しかしいくら引いても扉はびくともしない。
「あの……鍵がかかってるみたいで……」
困り果ててインターホンに声をかけると、クスクスと笑う声が聞こえた後に屋敷の主の声がした。
「逆だね」
「え……?」
「押して開ける」
言われた通りに戸を押すと、扉は何の抵抗もなくするりと開き、菖蒲を招き入れた。
気絶しそうなほど恥ずかしい。
うんちの臭い間抜けな不幸女。
それがを待ち受ける運命なんて悲惨なものに決まっている。
それでも俯いてばかりはいられず顔を上げた菖蒲の目に飛び込んできたのは、見たこともないほど洗練されたエントランスだった。
靴を脱ぐ場所がないか慌てて探すも、どうやら土足で進むものらしい。
余計に靴の裏のブツが気にかかる。
それでも進むしかなく、なるべく体重をかけないように奥に進むと、大きな階段に突き当たった。
「よく来たね。ヒツジさん」
上から聞こえた声にハッとして見上げると、そこには柔和な笑みを浮かべた銀縁メガネの青年が立っていた。

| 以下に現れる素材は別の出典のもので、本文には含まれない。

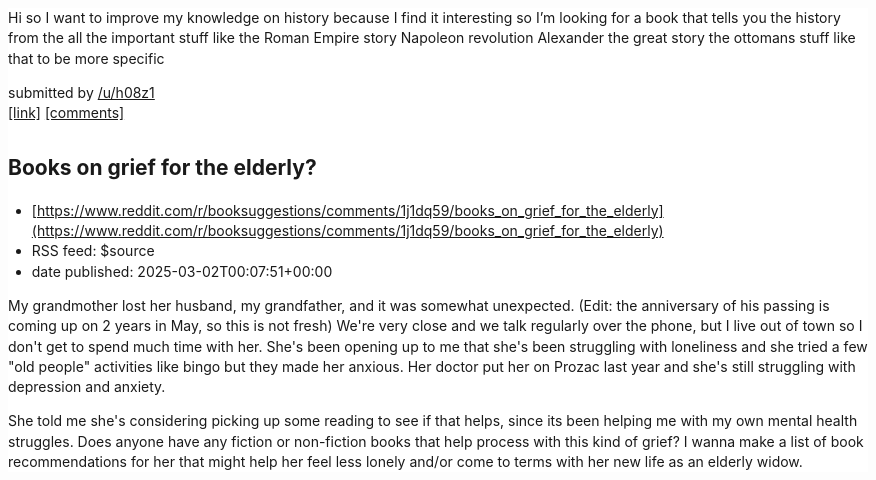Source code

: <div class="md"><p>Hi so I want to improve my knowledge on history because I find it interesting so I’m looking for a book that tells you the history from the all the important stuff like the Roman Empire story Napoleon revolution Alexander the great story the ottomans stuff like that to be more specific </p> </div> &#32; submitted by &#32; <a href="https://www.reddit.com/user/h08z1"> /u/h08z1 </a> <br/> <span><a href="https://www.reddit.com/r/booksuggestions/comments/1j1eh4t/history/">[link]</a></span> &#32; <span><a href="https://www.reddit.com/r/booksuggestions/comments/1j1eh4t/history/">[comments]</a></span>

## Books on grief for the elderly?
 - [https://www.reddit.com/r/booksuggestions/comments/1j1dq59/books_on_grief_for_the_elderly](https://www.reddit.com/r/booksuggestions/comments/1j1dq59/books_on_grief_for_the_elderly)
 - RSS feed: $source
 - date published: 2025-03-02T00:07:51+00:00

<div class="md"><p>My grandmother lost her husband, my grandfather, and it was somewhat unexpected. (Edit: the anniversary of his passing is coming up on 2 years in May, so this is not fresh) We&#39;re very close and we talk regularly over the phone, but I live out of town so I don&#39;t get to spend much time with her. She&#39;s been opening up to me that she&#39;s been struggling with loneliness and she tried a few &quot;old people&quot; activities like bingo but they made her anxious. Her doctor put her on Prozac last year and she&#39;s still struggling with depression and anxiety.</p> <p>She told me she&#39;s considering picking up some reading to see if that helps, since its been helping me with my own mental health struggles. Does anyone have any fiction or non-fiction books that help process with this kind of grief? I wanna make a list of book recommendations for her that might help her feel less lonely and/or come to terms with her new life as an elderly widow.

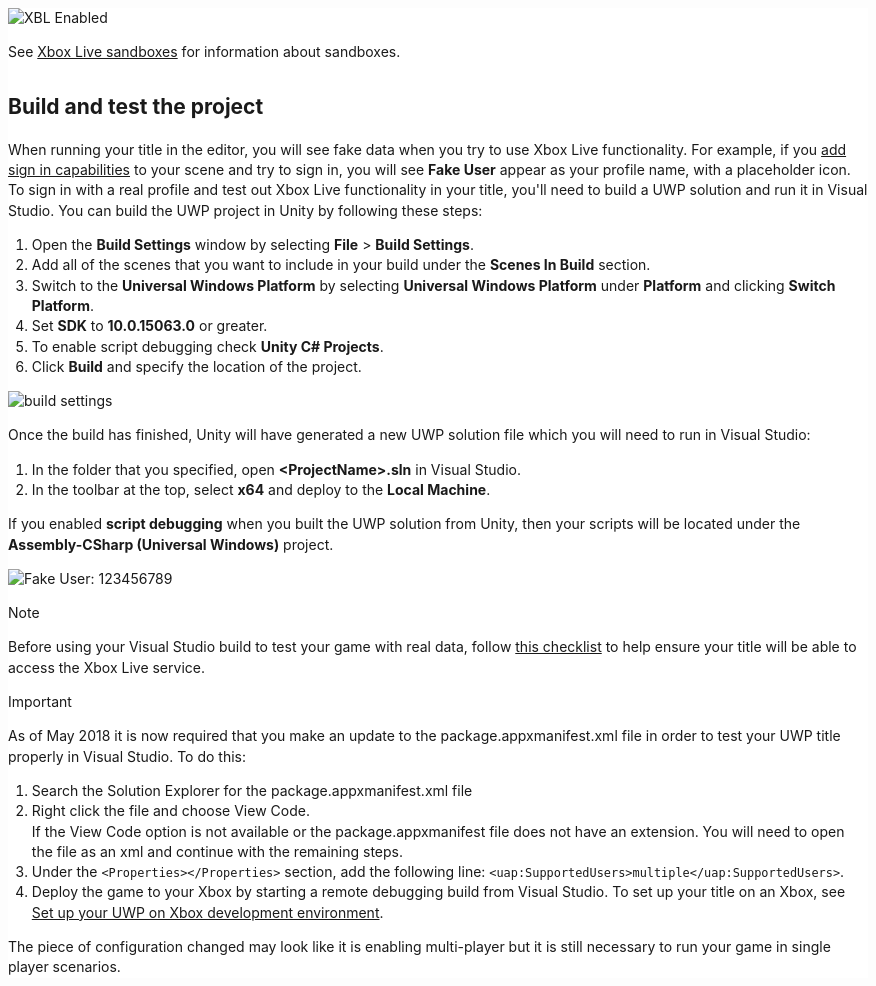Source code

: ![XBL Enabled](../images/unity/unity-xbl-enabled.png)

See [Xbox Live sandboxes](../xbox-live-sandboxes.md) for information about sandboxes.

## Build and test the project

When running your title in the editor, you will see fake data when you try to use Xbox Live functionality. For example, if you [add sign in capabilities](unity-prefabs-and-sign-in.md) to your scene and try to sign in, you will see **Fake User** appear as your profile name, with a placeholder icon. To sign in with a real profile and test out Xbox Live functionality in your title, you'll need to build a UWP solution and run it in Visual Studio.  You can build the UWP project in Unity by following these steps:

1. Open the **Build Settings** window by selecting **File** > **Build Settings**.
2. Add all of the scenes that you want to include in your build under the **Scenes In Build** section.
3. Switch to the **Universal Windows Platform** by selecting **Universal Windows Platform** under **Platform** and clicking **Switch Platform**.
4. Set **SDK** to **10.0.15063.0** or greater.
5. To enable script debugging check **Unity C# Projects**.
6. Click **Build** and specify the location of the project.

![build settings](../images/unity/build_settings.JPG)

Once the build has finished, Unity will have generated a new UWP solution file which you will need to run in Visual Studio:

1. In the folder that you specified, open **&lt;ProjectName&gt;.sln** in Visual Studio.
2. In the toolbar at the top, select **x64** and deploy to the **Local Machine**.

If you enabled **script debugging** when you built the UWP solution from Unity, then your scripts will be located under the **Assembly-CSharp (Universal Windows)** project.

![Fake User: 123456789](../images/unity/get-started-with-creators/visualStudio.PNG)

> [!NOTE]
> Before using your Visual Studio build to test your game with real data, follow [this checklist](test-visual-studio-build.md) to help ensure your title will be able to access the Xbox Live service.

> [!IMPORTANT]
> As of May 2018 it is now required that you make an update to the package.appxmanifest.xml file in order to test your UWP title properly in Visual Studio. To do this:
>
> 1. Search the Solution Explorer for the package.appxmanifest.xml file
> 2. Right click the file and choose View Code.  
    If the View Code option is not available or the package.appxmanifest file does not have an extension. You will need to open the file as an xml and continue with the remaining steps.
> 3. Under the `<Properties></Properties>` section, add the following line: `<uap:SupportedUsers>multiple</uap:SupportedUsers>`.
> 4. Deploy the game to your Xbox by starting a remote debugging build from Visual Studio. To set up your title on an Xbox, see [Set up your UWP on Xbox development environment](https://docs.microsoft.com/windows/uwp/xbox-apps/development-environment-setup).
>
> The piece of configuration changed may look like it is enabling multi-player but it is still necessary to run your game in single player scenarios.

雪の様に白く輝く髪と、漆黒の目が、どこかシマエナガを思わせる美男子。
変態老人の玩具にされることを覚悟していた菖蒲はその姿に思わず気が抜けてしまう。
「あの……あなたが……」
「うん。今日から君の雇い主になる八木蒼馬です」
「蒼馬さん……」
その時どこからか蒼馬の穏やかな声とは異なる荒々しい声が聞こえてきた。
「おい蒼馬、なんか臭わねえか? おい女。お前まさか……」
ぎくりと飛び上がりそうになりながらも、そっと足を引き、菖蒲はあたりを見回した。
しかしどこにも人影は見当たらない。
キョロキョロと挙動不審な菖蒲を見ながら、蒼馬はクスクスと笑って言った。
「兄さん、彼女が驚いてるだろ?」
「ふん……知るかよ。だいたい雇ったからには隠すつもりもねえ。にしてもトロそうな女だな……ほんとに大丈夫なのか?」
「それは問題ない。彼女がいればほぼ間違いなくあちら側は食い付くだろうから……」
やはりもう一人の声の主は見当たらない。
菖蒲が困惑していると、蒼馬はゆっくりと階段を下りながら菖蒲の方を見て言った。
「ヒツジさん。紹介するよ。僕の兄だ」
蒼馬はエレガントな動作で銀縁メガネに手をかけた。
蒼馬が眼鏡を折りたたんで胸ポケットに仕舞うと同時に、菖蒲は異変に気が付いた。
蒼馬の雪のような白髪が、根元の方から黒く変わっていく。
夜の天鷲絨のような艶やかな漆黒。
そしてシマエナガのような優しい瞳は、狼を思わせる紅く鋭いものに変わった。
体格までもが一回りがっしりとしたものに変わった気がする。
「俺が現八木家当主、八木一真だ。お前の仕事は言ってみれば餌だ。俺たちが元に戻るための生贄。確かにお前からはバカみたいな不幸の臭いがするな」
「餌……生贄……?」
先ほどまで感じていた安堵がその言葉で儚くも砕け散る。
終わった……何かの餌にされて殺されるんだ……
「へへ……へへへ……」
菖蒲が思わず白目を剥きながら笑っていると、一真の髪がスッ……と白に戻り蒼馬が口を開いた。
「兄さん駄目だよ怖がらせちゃ。彼女気絶しそうじゃないか? ヒツジさん。なにも本当に生贄にするわけじゃない。君には僕らの縁を切る手助けをしてもらいたいんだ」
そう言って菖蒲をみつめる蒼馬は底冷えするほど美しい、妖艶な笑みを浮かべていた。
菖蒲がその危険な美しさに思わず呑み込まれそうになっていると、突然蒼馬の表情が険しくなった。
眉間に皺を寄せて鼻を動かすとつぶやく様に蒼馬は菖蒲に言う。
「ヒツジさん……靴履き替えよっか……」
バレた……終わった……
こうして羊と山羊は出会い、それと同時に奇怪な運命の歯車が音もなく回り始めた。